- [ASSIGNED TASK]
For the records below, report how many lines include "タグクラウド", with no accompanying text.
(PROVIDED INFORMATION)
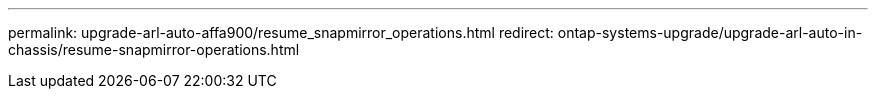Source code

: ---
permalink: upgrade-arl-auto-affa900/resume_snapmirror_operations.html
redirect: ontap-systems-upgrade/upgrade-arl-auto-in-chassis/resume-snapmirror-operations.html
(End PROVIDED INFORMATION)
(PROVIDED INFORMATION)
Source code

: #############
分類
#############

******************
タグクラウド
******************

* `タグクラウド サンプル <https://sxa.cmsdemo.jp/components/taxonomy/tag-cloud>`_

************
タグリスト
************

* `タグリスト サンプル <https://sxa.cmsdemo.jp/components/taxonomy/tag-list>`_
(End PROVIDED INFORMATION)
- [OUTPUT BELOW]
2